PURPOSE OF THE STUDY.
The given report is devoted to our experience of treatment of nonunion of one of the junctions of bone transplant, applied for substitution of bone defects of forearm.
MATERIALS AND METHODS.
In our Center from 1995 till 1997 ten patients (2 female and 8 male) with defects of forearm bones had treated. Age of the patients ranged 16-35 years. In 4 patients the defects appeared initially as a result of gunshot injuries, in 2 observations - as a result of prolonged conservative treatment of gunshot osteomyelitis, and in two cases - as a result of multifragmental fracture of forearm bones. Patients with defects of radial bone formed 60% of patients. Vascularized bone transplant was used in 8 patients, and only in 2 patients with small defects (till 4 cm) we substituted defects by distraction. Among 8 patients with carried out transplantation the nonunion of one of the ends of transplant were observed in the 4 patients (50%). Reoperations were carried out in terms from 6 to 18 months, after bone substitution.
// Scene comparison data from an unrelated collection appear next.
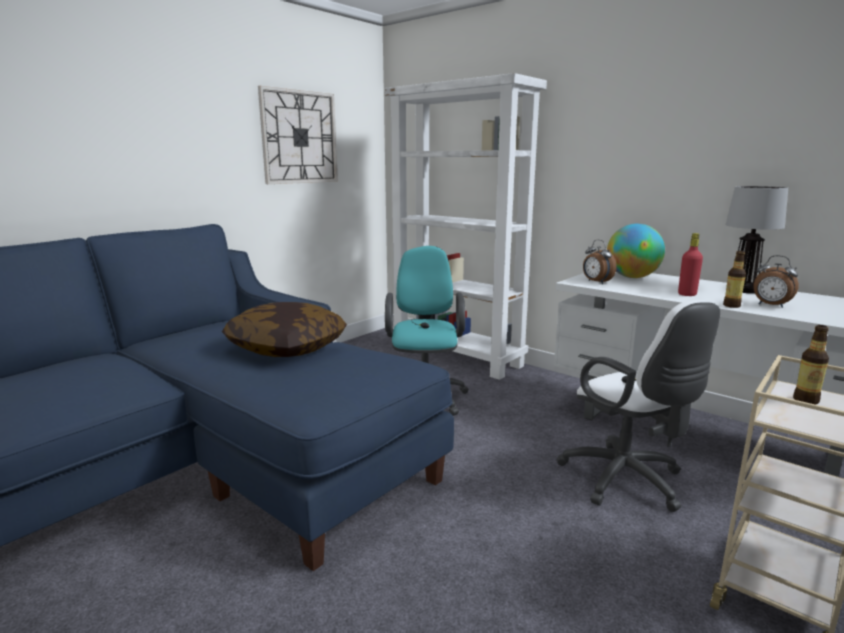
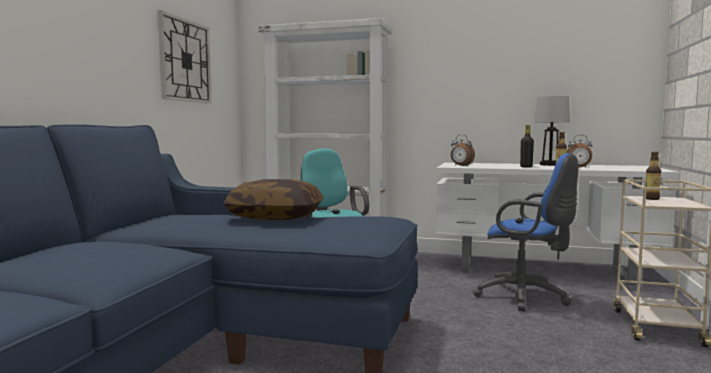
camera: 25 degrees left, 10 degrees down
white office chair [556,300,720,512] -> blue office chair [473,153,579,311]
globe [607,224,665,278] -> none
red bottle [678,233,703,296] -> black bottle [520,125,534,168]

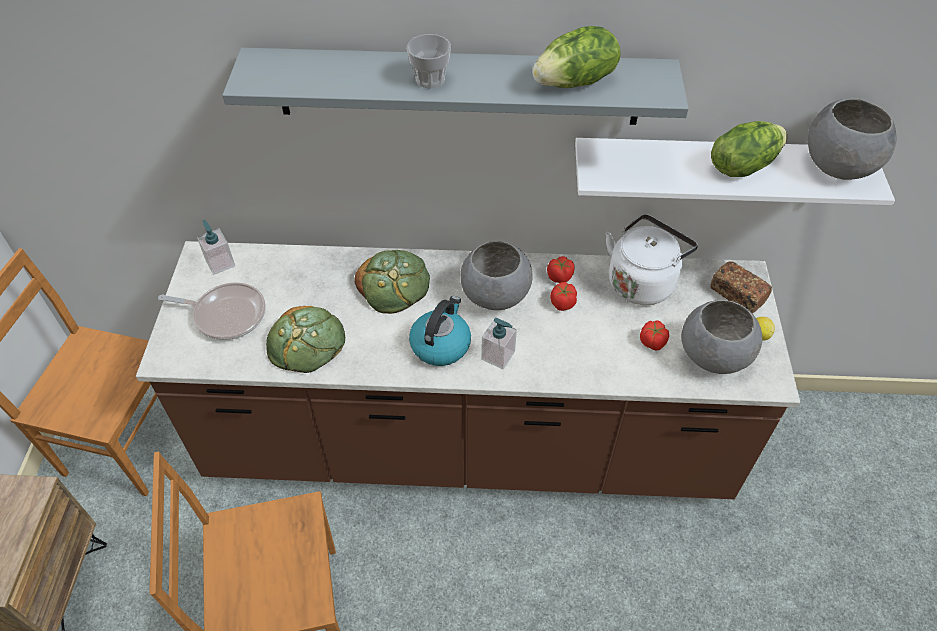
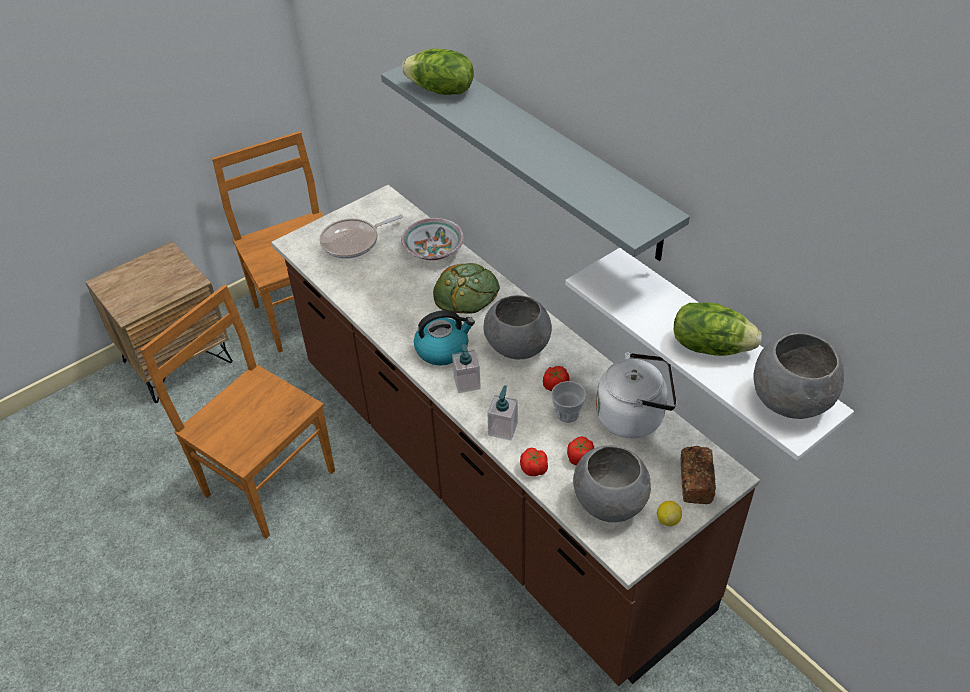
camera: 50 degrees right, 5 degrees down
frying pan [158,282,266,340] -> frying pan turned 90 degrees clockwise [319,214,403,259]
soap dispenser [197,220,235,275] -> soap dispenser moved to [487,385,518,440]
bread [266,306,345,373] -> none
cup [407,34,451,88] -> cup moved to [551,381,586,423]
lettuce [532,26,621,88] -> lettuce moved to [402,49,474,95]
tomato [547,256,575,283] -> tomato moved to [520,448,548,476]
none -> bowl [401,218,464,260]

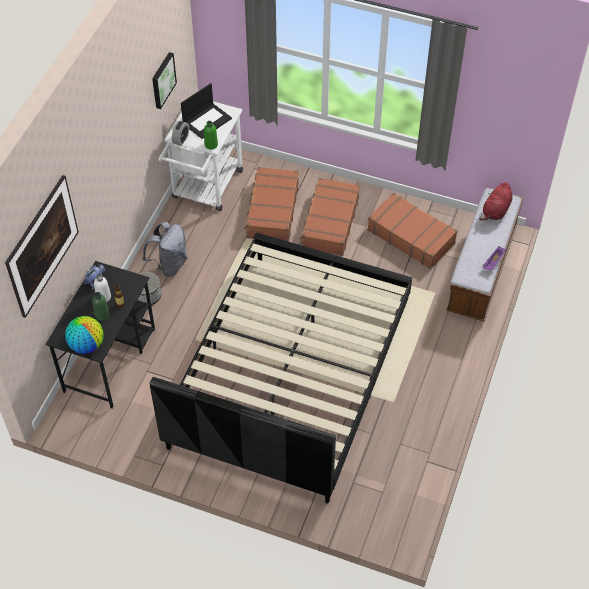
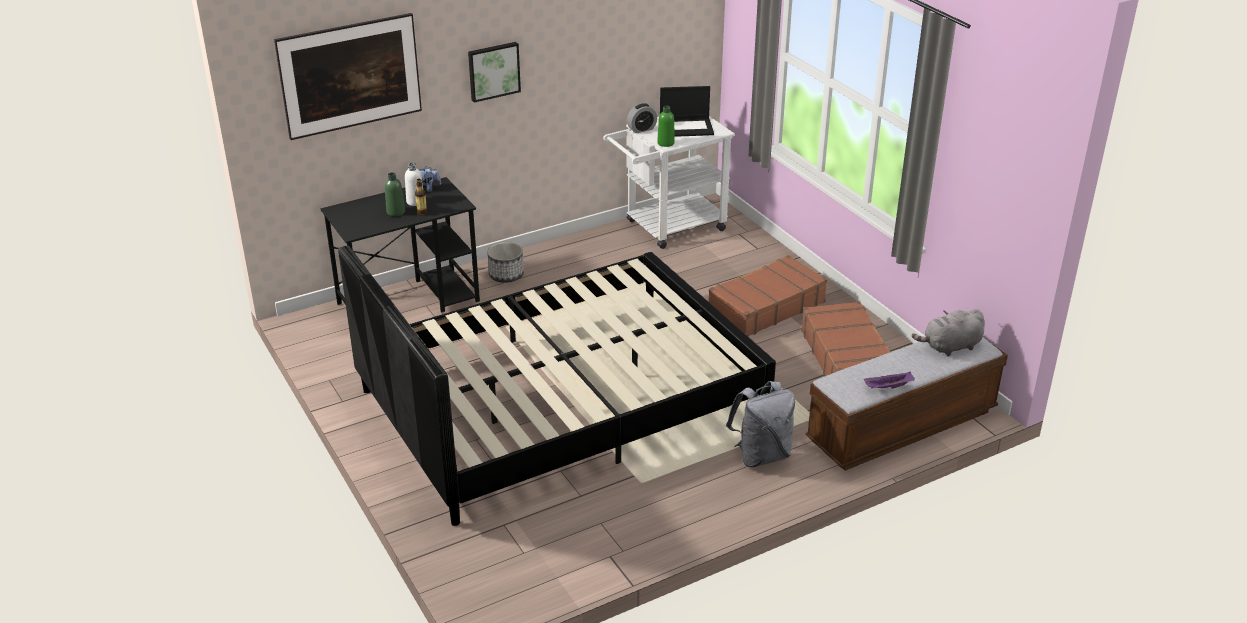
camera: 40 degrees right, 20 degrees down
globe [65,316,104,354] -> none
grey backpack [143,221,188,277] -> grey backpack moved to [726,381,795,467]
picture [152,52,177,109] -> picture moved to [468,42,521,103]
brown suitcase [244,167,299,242] -> none
red plush toy [479,182,512,221] -> grey plush toy [912,309,985,356]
Depending on terms of conducting the operations the patients with nonunion were divided in two groups: the I group - two patients with terms of nonunion from 6 to 8 months, and the II group - two patients with terms of nonunion more than 8 months. The removal of interfragmental cicatricial tissue with end refreshment as well as with decorticating and subsequent osteosynthesis by means of the compression Ilizarov's apparatus were made in patients of the I group. Implantation into nonunion region the bone split from distal part of ulnar bone designed by island osseal flap on the posterior interosseous artery was used in patients of the II group. In 15 days' fixation by mans of Hoffman exterior fixation apparatus was carried out with the patients of the second group.
RESULTS.
The first symptoms of consolidation in patients of second group were recorded in terms till 2 months, whereas the same in patients of the first group were recorded in terms of 3,5 months after reoperation.
CONCLUSION.
The results allow to come to the conclusion that in the presence of symptoms of slowed-up consolidation repeated surgical intervention, revising of the of nonunion area with additional implantation of a bone split, with an autonomous blood flow (island flap with the split of ulnar bone) and a stable osteosynthesis brings to the acceleration of consolidation. Rotation arc of osseal flaps based on posterior interosseous vessels (on the anterograde and retrograde blood flow) allows to implantate the bone splits in nonunion areas within the range of ulnar and radial bones.